A way to serialize/deserialize ndindex #86

telamonian · 2020-09-30T04:29:31Z

Hi all. This seems like a really neat project, and one I'll probably get a lot of use out of. Question: would a way to deserialize/serialize an ndindex be something that's within the scope of this project?

Here's my use case -> jupyterlab/jupyterlab-hdf5#4. Short version:

A user opens an hdf5 dataset in their browser, then specify which 1D or 2D slice of a hyperslab to view using numpy-style slice notation
The jupyterlab-hdf5 frontend ships said slice to its backend in the form of a string
On the backend, I rehydrate/deserialize/whatever the slice string and then hand it to h5py, which also uses numpy-style slices to specify hyperslabs

I'd be more than willing to pitch in and help with this in the form of code/PRs, but I'll probably need some help figuring out how to handle deserialization.

The text was updated successfully, but these errors were encountered:

asmeurer · 2020-09-30T08:15:35Z

What form of deserialization do you have in mind. Currently, the repr form of any ndindex expression always recreates it. I haven't tested it but I imagine pickle should work just fine as well.

telamonian · 2020-09-30T11:58:49Z

My starting point is a string (collected as user input), so pickle isn't going to help (also no way to pickle/unpickle on the browser side, which after all is running js and not python). repr might work. I'll check into that.

To give you a concrete example, if a user opens a 4D dataset, they would then enter a 2D slab specification like:

"13, 10:1000, 0, :"

which will then get passed to the python backend server via a GET request. I've come up with some hacky ways to parse such a string into a numpy-compatible tuple of slices. My best so far:

def parseSlice(sliceStr):
    return tuple((slice(*(int(i) if i else None for i in part.strip().split(':'))) if ':' in part else int(part.strip())) for part in sliceStr.split(','))

which you can then use like

>>> parseSlice("13, 10:1000, 0, :")

(13, slice(10, 1000, None), 0, slice(None, None, None))

but I can't imagine this is a robust approach. I think I would need an actual formal parser of some flavor.

asmeurer · 2020-09-30T19:05:01Z

I see. Parsing strings is not something I had considered, but it could be added. Probably the best way would be to do something akin to ast.literal_eval but extended to support what we need for indices.
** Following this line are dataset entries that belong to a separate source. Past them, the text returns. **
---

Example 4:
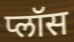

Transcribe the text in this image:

प्लॉस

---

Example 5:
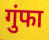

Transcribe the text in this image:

गुंफा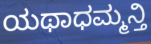
ಯಥಾಧಮ್ಮನ್ತಿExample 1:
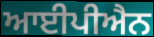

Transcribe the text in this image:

ਆਈਪੀਐਨ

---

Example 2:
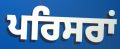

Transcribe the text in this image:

ਪਰਿਸਰਾਂ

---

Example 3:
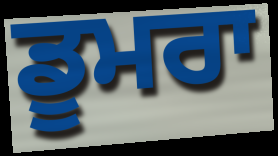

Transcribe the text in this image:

ਡੂਮਰਾ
You'd also have to wrap the slice in some indexing object, but I've also thought that we should have something akin to numpy.s_ that converts __getitem__ into an ndindex object.

telamonian · 2020-09-30T20:08:24Z

something akin to ast.literal_eval

yes, this exactly! Now if I could just use eval on raw user input, all of my problems would be solved :)
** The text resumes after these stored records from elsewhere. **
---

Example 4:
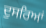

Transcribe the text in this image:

ਦੁਸਰਿਆਂ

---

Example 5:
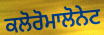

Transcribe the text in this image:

ਕਲੋਰੋਮਾਲੋਨੇਟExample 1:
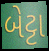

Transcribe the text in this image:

બેટ્ટા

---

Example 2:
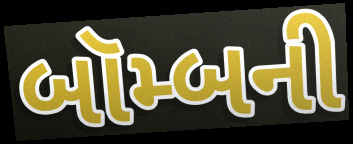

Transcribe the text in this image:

બૉમ્બની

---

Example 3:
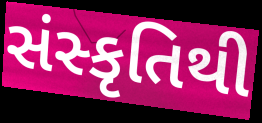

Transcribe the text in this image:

સંસ્કૃતિથી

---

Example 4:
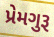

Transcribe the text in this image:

પ્રેમગુરૂ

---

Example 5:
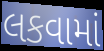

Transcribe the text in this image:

લકવામાંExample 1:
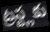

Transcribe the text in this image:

ట్రస్ట్లకు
So I think a starting point for the parser could be

# minimize parsed ops
from numpy import s_

ast.parse(f's_[{sliceStr}]')

where numpy.s_ could be replaced by ndindex.s_ (or whatever you end up calling it).
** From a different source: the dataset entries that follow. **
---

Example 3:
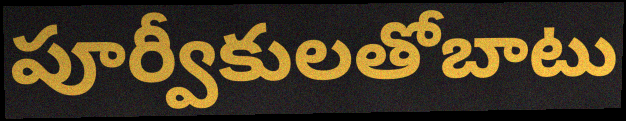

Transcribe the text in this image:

పూర్వీకులతోబాటు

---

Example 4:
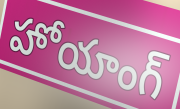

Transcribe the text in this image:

హోయాంగ్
Of course then we have to figure out what to do with the resulting abstract syntax tree...

asmeurer · 2020-09-30T20:26:24Z

Yes, exactly. If you look at how ast.literal_eval works, it's pretty simple. https://github.com/python/cpython/blob/17b5be0c0a3f74141014e06a660f1b5ddb002fec/Lib/ast.py#L54. It just recursively walks the ast and checks for known OK nodes. I think we can just copy it, and add Slice nodes. Maybe we could also do some careful checking for Name nodes if we want to allow slice(1, 2) or array([1, 2]). Then we use ast.parse(f'dummy[{input_string}]').body[0].value.slice.

Support masks is harder, because usually people construct masks out of the array itself as an expression, like a[a > 0]. Do you need support for that?

telamonian · 2020-09-30T21:04:55Z

Support masks is harder, because usually people construct masks out of the array itself as an expression, like a[a > 0]. Do you need support for that?

For my purposes? No. In fact, for my application it would be best if anything other than a comma separated sequence of literal index or literal slice caused an exception when you try to parse it. But that's just my own narrow-ish use case.

In terms of the general purpose ndindex pkg, does it make sense to support parsing mask indexes? You're prob in a better position than I am to answer said general question.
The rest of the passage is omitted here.